LEGO Horizon Adventures is shouldering the responsibility of broadening the successful PlayStation IP’s appeal much further, and it’s attempting to do that in several ways. Part of that is, of course, the fact that it will also release for Nintendo Switch, but with its LEGO theming, it’s also clearly going for a much younger audience than the main Horizon series. But with LEGO Horizon Adventures set to retell the story of Horizon Zero Dawn, how exactly is it going to keep its contents suitable for a younger audience, especially considering how stark and apocalyptic some of the late-game narrative reveals can get?
Speaking during a recent interview with GamesIndustry, James Windeler, narrative director at Guerrilla – which is co-developing the game alongside Studio Gobo – touched on the same, revealing that LEGO Horizon Adventures is going to take a lot of creative liberties with Zero Dawn’s story. Specifically, Windeler explained that some of the original story’s darker elements are going to be either removed or de-emphasized in the upcoming LEGO game, while the general tone is, of course, also going to be much more lighthearted.

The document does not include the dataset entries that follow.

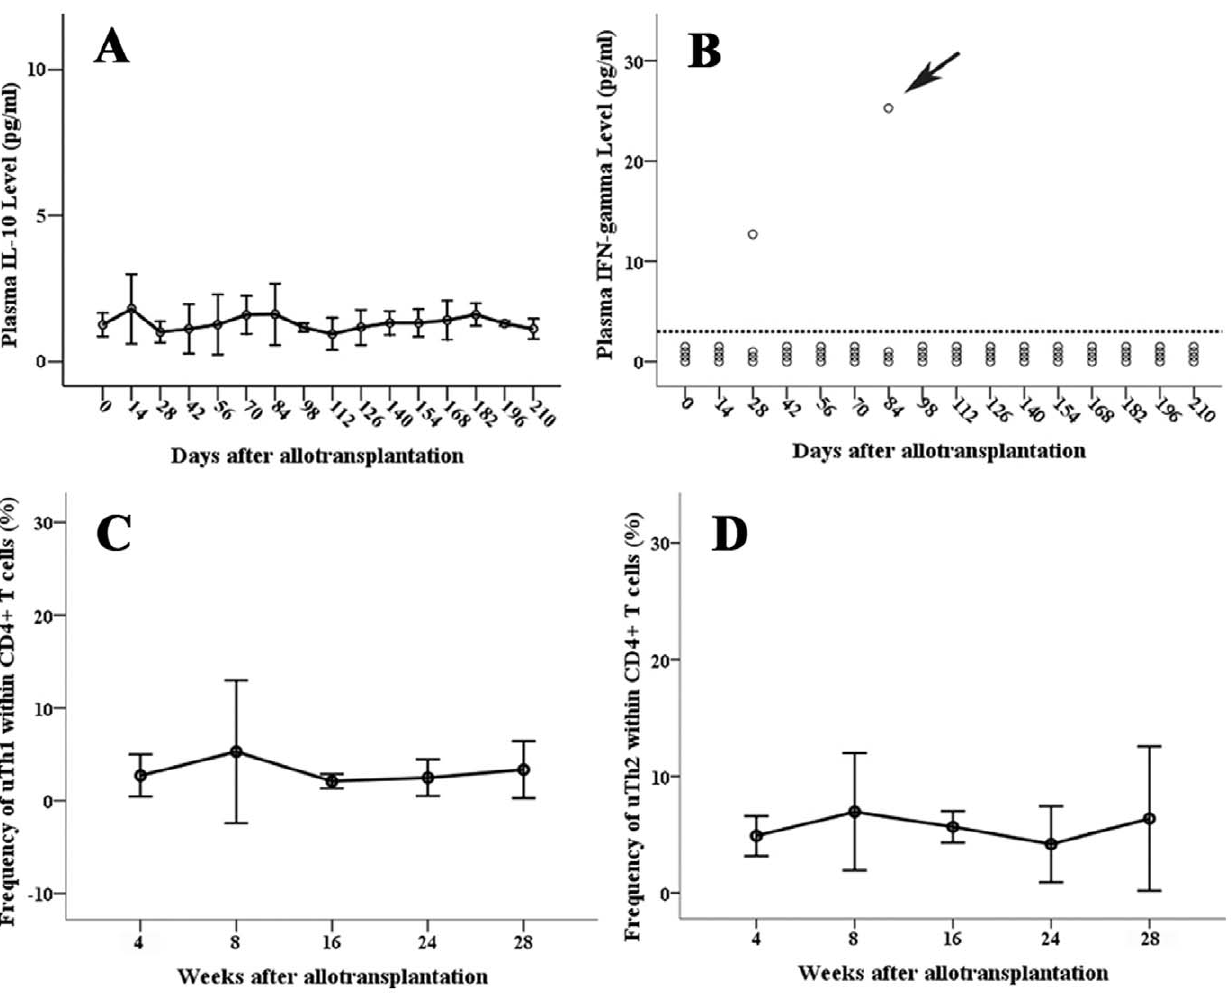
Figure 1. Immunological parameters of patients having no GVHD (No GVHD- external control). Serial plasma IL-10 (1A), IFN- c (1B), and the frequency of uTh1 (1C) and uTh2 (1D) within CD4 + T cells during the post-transplant course of patients having no GVHD. Error bars in figure 1A, 1C, and 1D represent 2X the standard error of the mean. The dash line on figure 1B represents the detected limit of plasma IFN- c . Arrow on figure 1B represents the concomitant herpes zoster infection of patient No. 4 at that time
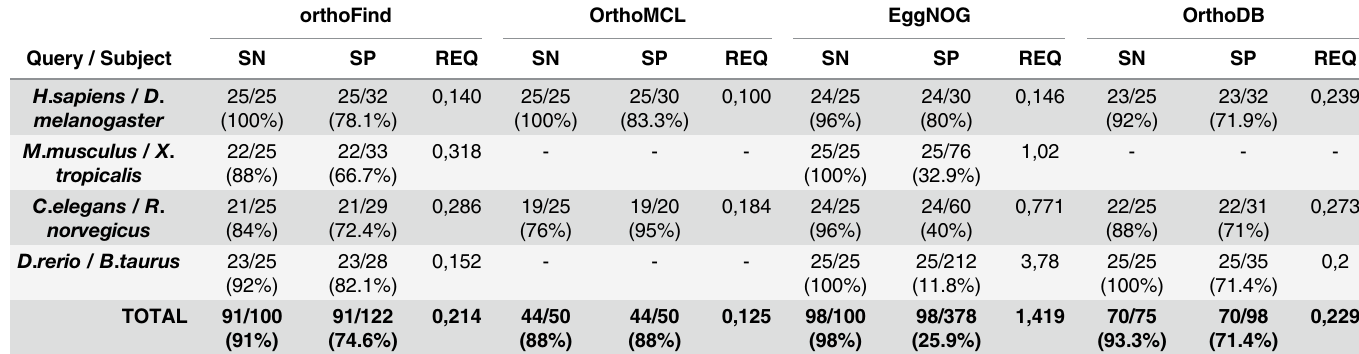
Table 1. Accuracy of orthoFinder and of another three methods measured with four sets of pairs of orthologs from different species. Results are shown for the different methods and sets, and the total accuracy is shown for each method. For each pair of orthologs, the sequence of the former species in the pair was used for searching the sequence of the latter one. When a method does not allow searching for orthologs in a specific species, a dash is shown. Sn = sensitivity (number of found orthologs / number of searched orthologs, and percentage), Sp = specificity (number of found orthologs / number of predic- tions, and percentage).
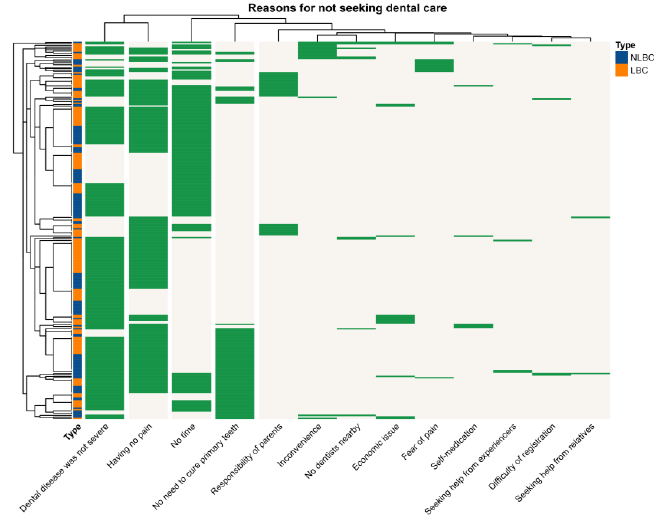
Figure 4. Heatmap showing clustering of reasons for not seeking dental care among participates.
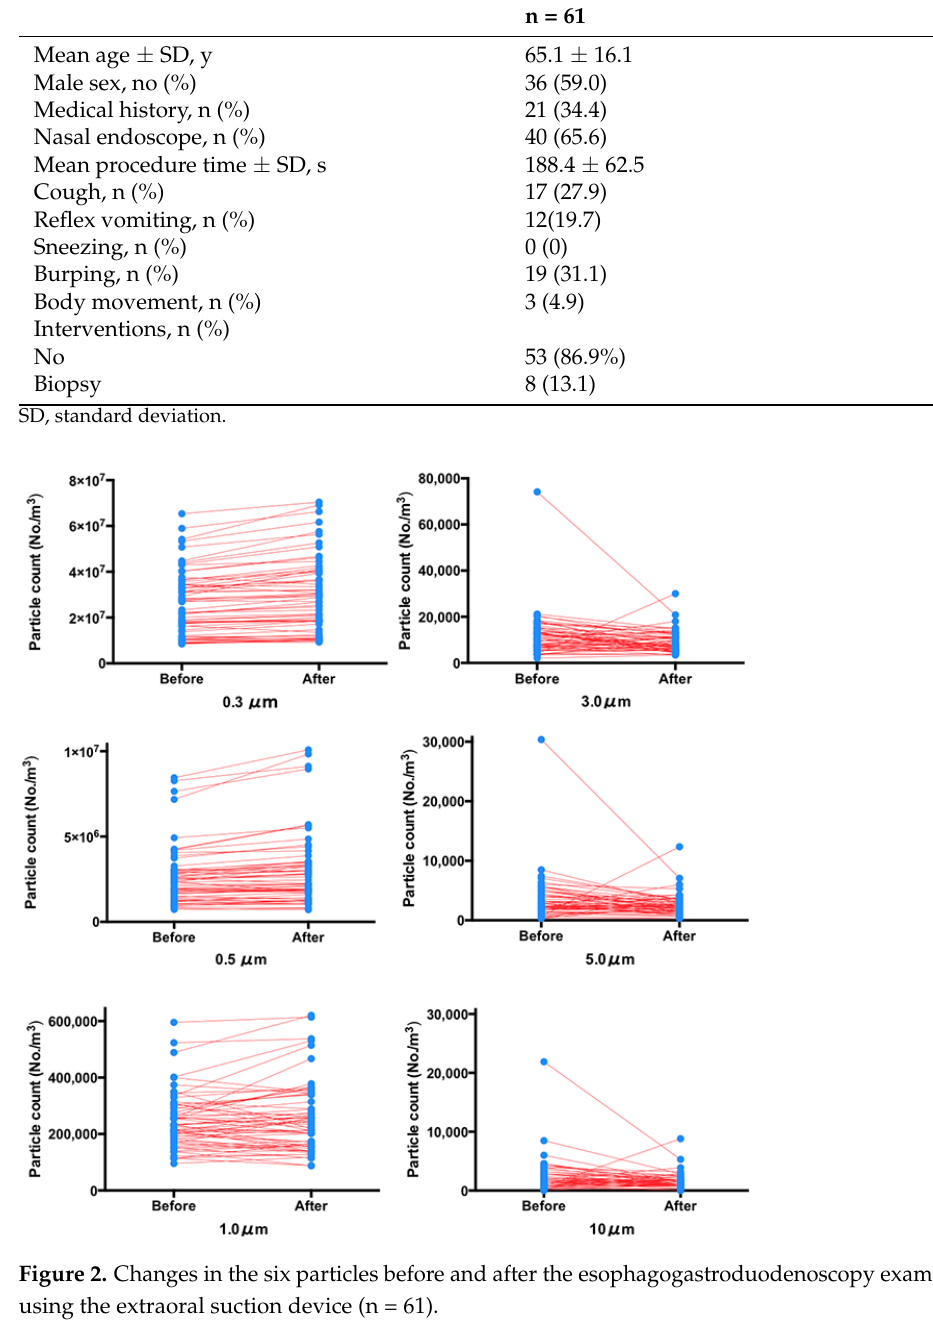
Figure 3. Percentage increase in aerosol particles of 0.3, 0.5, 1, 3, 5, and 10 μm in size at 60, 120, 180 and 240 s from the start of esophagogastroduodenoscopy (n = 54). The lines represent the mean particle count (0.3, 0.5, 1, 3, 5, and 10 μm) of the 54 patients using the extraoral suction device. The blue dotted line indicates the 95% confidence interval.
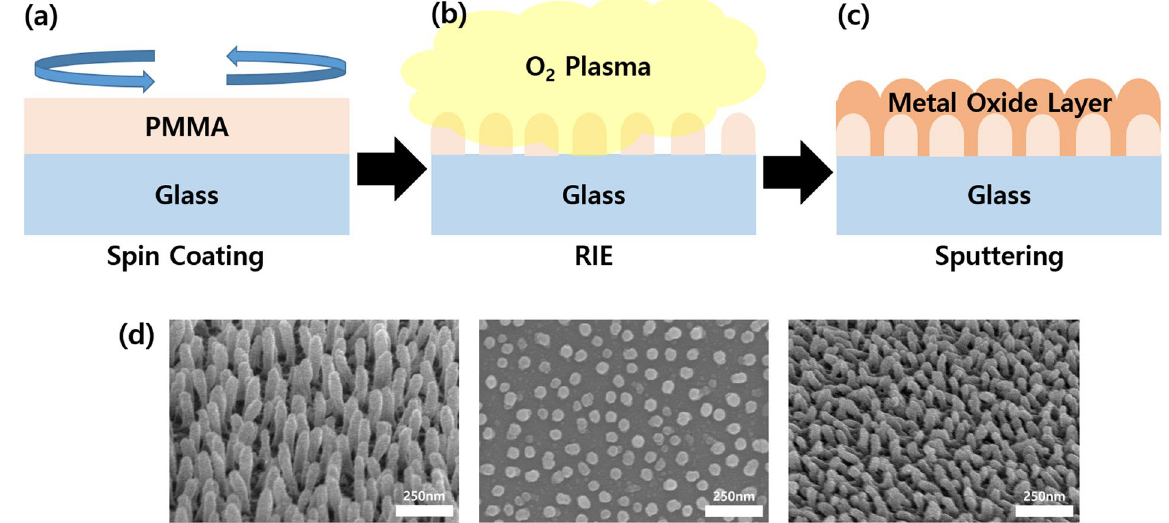
Figure 1. Fabrication process of diffusion layer: ( a ) PMMA spin coated on the substrate, ( b ) etching the PMMA by reactive ion etching (RIE) O 2 plasma, and ( c ) deposition of the refractive matching layer. ( d ) FE-SEM images of the diffusion layer (left: tilted PMMA nanostructure, middle: plane PMMA nanostructure, right: diffusion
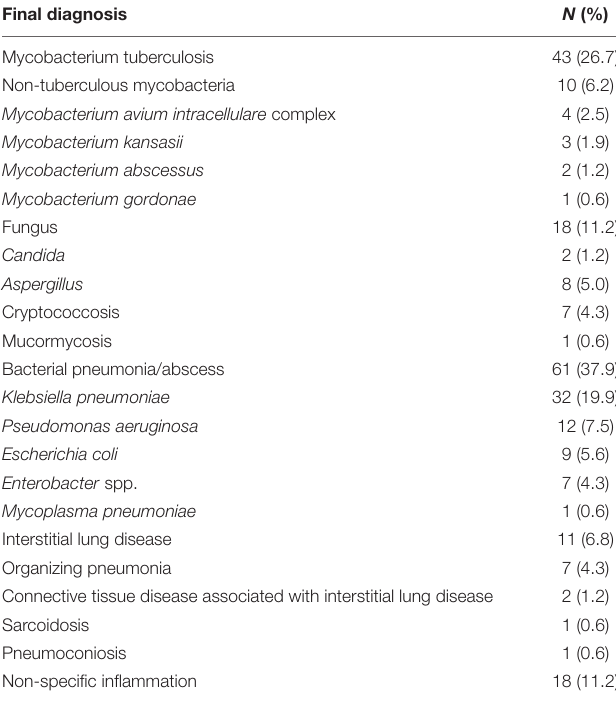
TABLE 2 | Final diagnosis of the 161 patients.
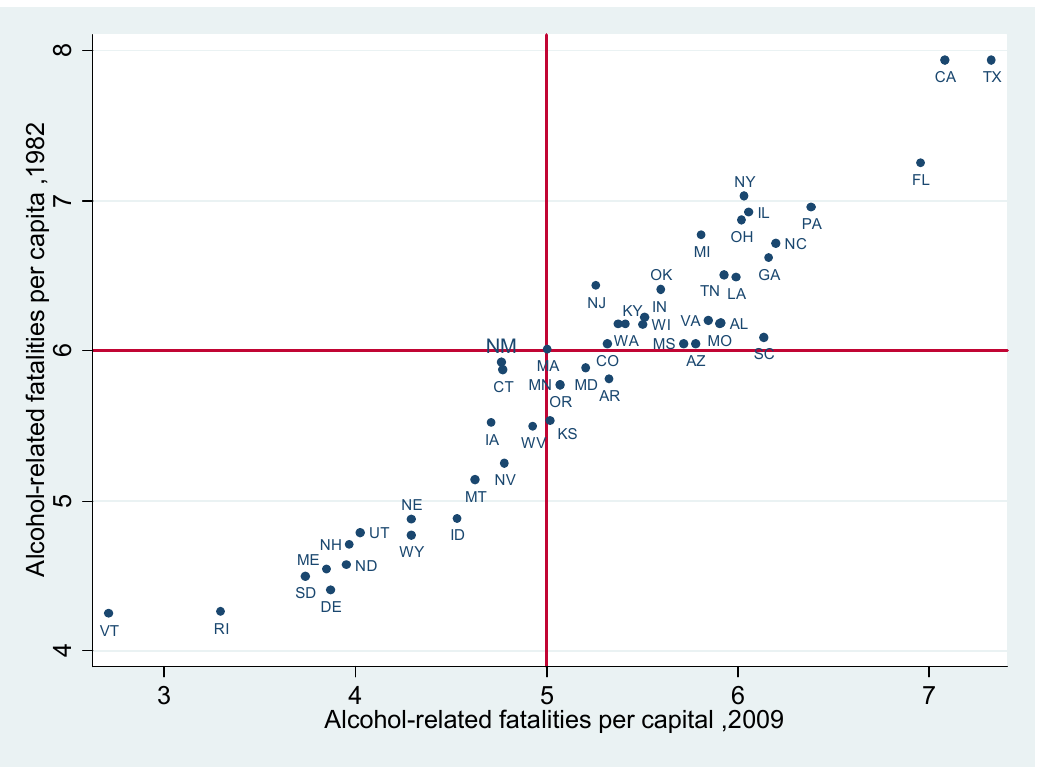
Figure 1. Alcohol-related fatalities in 2009 (horizontal axis) and 1982 (vertical axis).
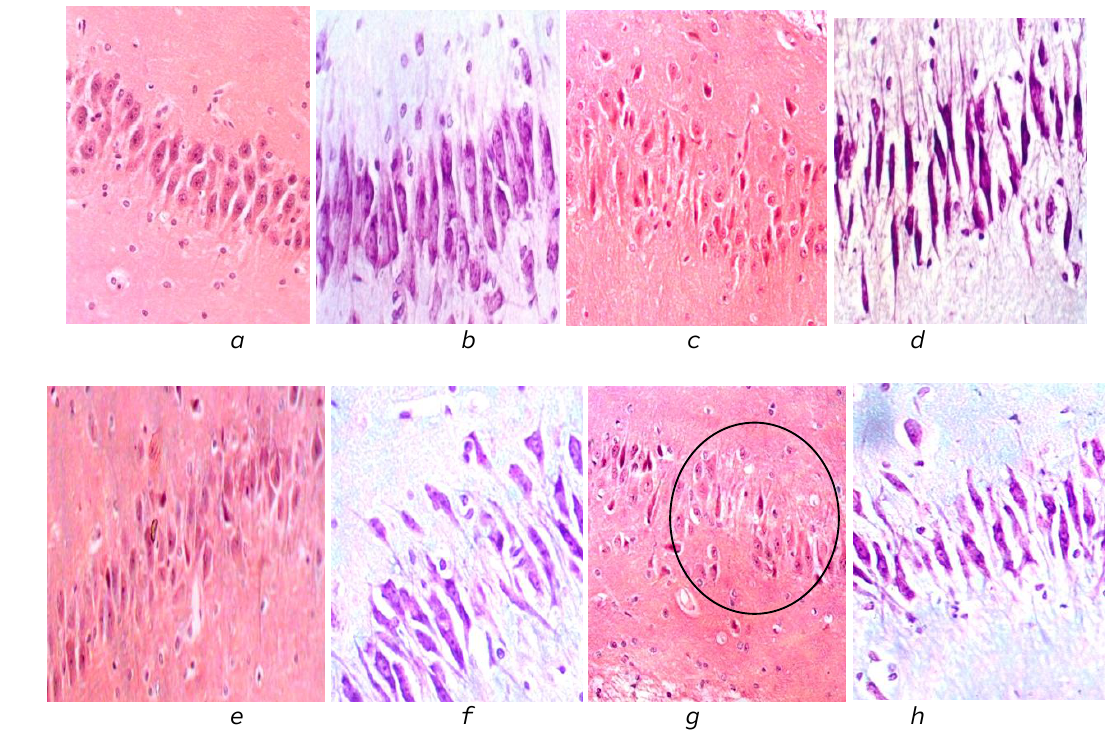
Fig. 2. Zone CA of the ventral hippocampus: a, b : pseudo-operated animals ( a – rows of large polygonal neurons 3 (hematoxylin-eosin. 250); b - the state of the tigroid substance in the neuroplasm of the vast majority of neurons corresponds to normal (thionin by the method of Nissl. ×250); c, d – rats with ACVA on the 6th day after modelling (c – disorganization, decrease in neuronal density, “loss” of cells from rows, pericellular edema, change in shape and size of neurons; d – predominance of hypochromic neurons (thionine by the method of Nissl. ×250; e, f – rats with ACVA, which were treated with the compound KGM-5 (30 mg/kg); ( e – restoration of the architecture of the series, the density of neurons in the series) (hematoxylin-eosin. ×250); g, h – rats with ACVA, which were treated CD “Picamilon” (17 mg/kg): g – violation of the cytoarchitectonics of the layer, the loss of neurons from the series (hematoxylin-eosin. ×250); h – almost unaltered area with normochromic and hypochromic neurons (thionin by the method of Nissl.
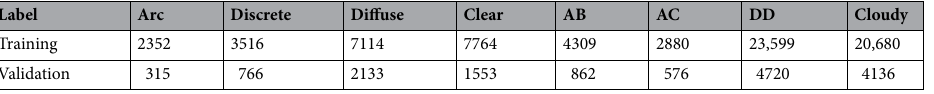
Table 1. Number of images per class used for training and validation of the model. Training and validation do not include images obtained on the same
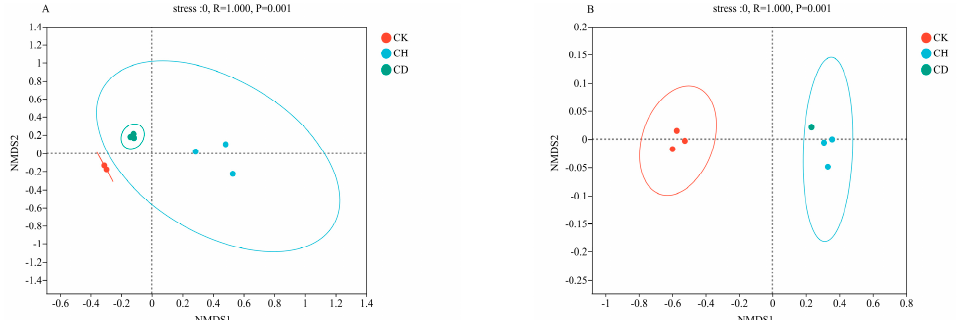
13 of 22 Figure 8. ( A ) PCoA analysis of bacterial community structure. ( B ) PCoA analysis of fungal commu- nity structure. CH—biennial ginseng seedlings that were transplanted and then continuously cropped for four years in healthy ginseng rhizosphere woodland soil, CD—biennial ginseng seed- lings that were transplanted and then continuously cropped for four years with severe soilborne disease in ginseng rhizosphere woodland soil, CK—soil sample from woodland without ginseng planting. Based on the OTU annotation results, the bacterial communities and fungal commu- nities of the three samples were analyzed by nonmetric multidimensional scaling (NMDS) using the Bray ‒ Curtis distance algorithm. The differences in bacterial and fungal commu-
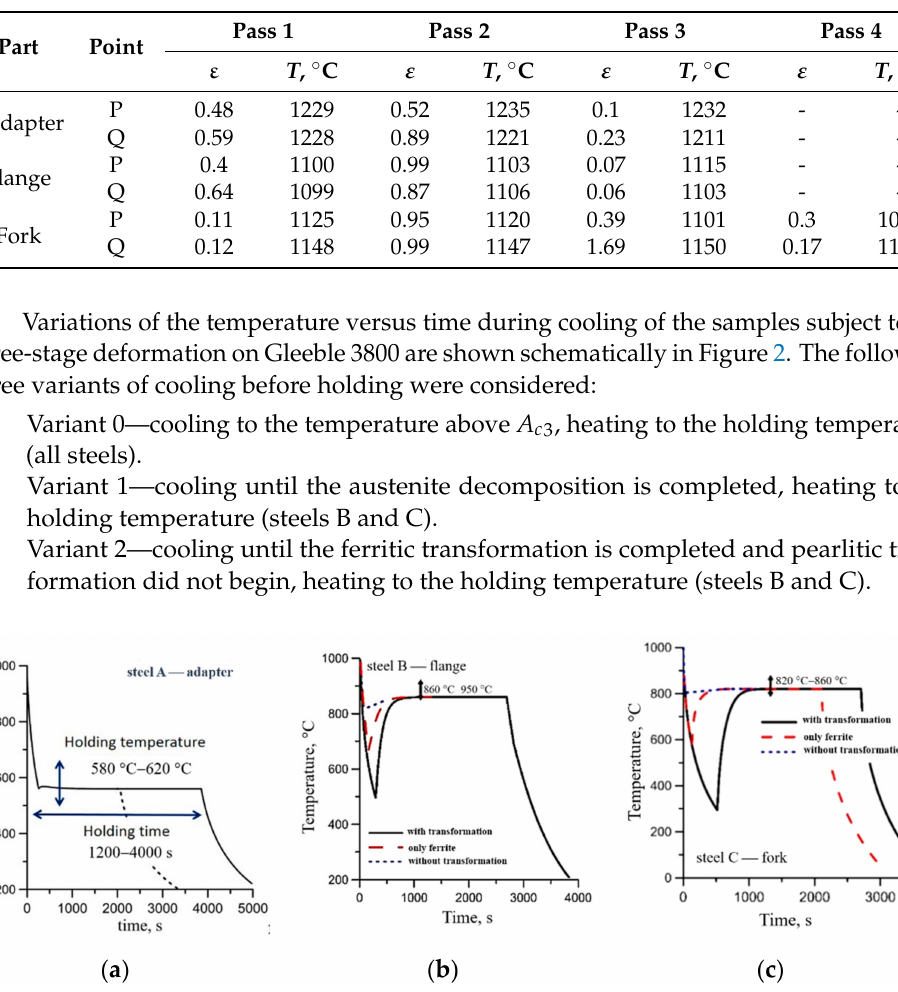
Figure 2. Thermal cycles in points P during cooling of the investigated forgings: ( a ) annealing of the adapter, ( b ) normalization of the flange, ( c ) quenching and tempering of the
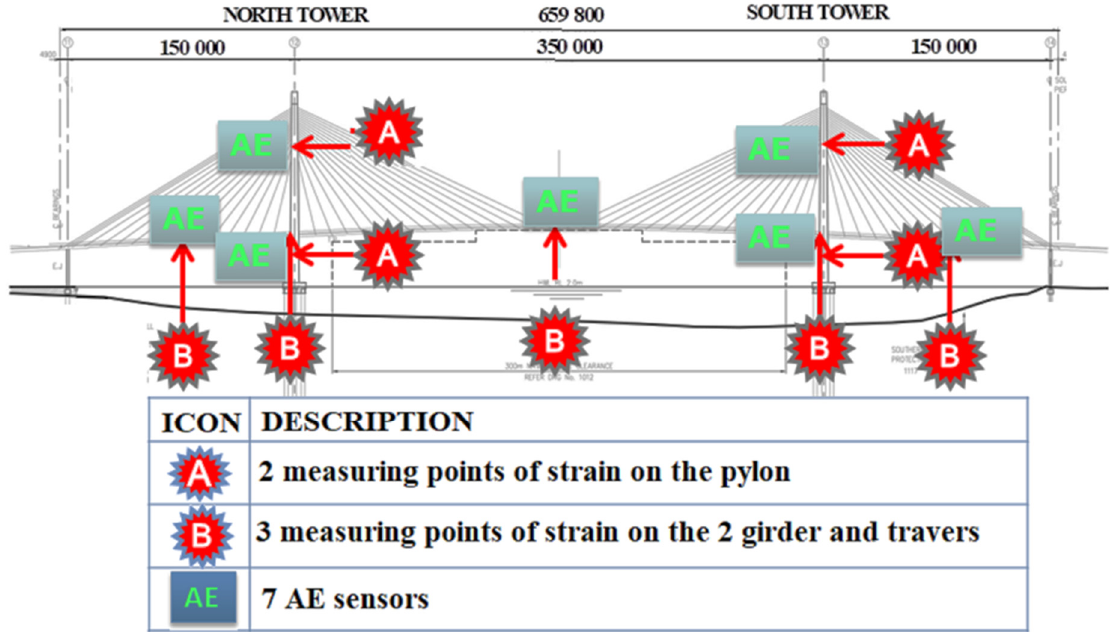
Figure 18. Arrangement of measurement points in the strain measurement system.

“We have tried to keep as much of the story as possible,” he said. “A lot of what happens in the world, like the destruction of the old world… that’s a pretty heavy theme for an eight-year-old. So we needed to find ways to keep that present in the story, because it is essential to Horizon. But it is also not something we leaned on. You won’t find some of those devastating reveals from the first game, like those corporate masterminds dead around the table or anything like that.
“There are moments from the first game that packs a really heavy emotional punch, that we’ve found, I think, a very good way to represent faithfully, but undercut them with comedy that keeps things light-hearted. This stuff is present, but it’s certainly not surface. This is a much simpler version, but it has a lot of echoes from the original.”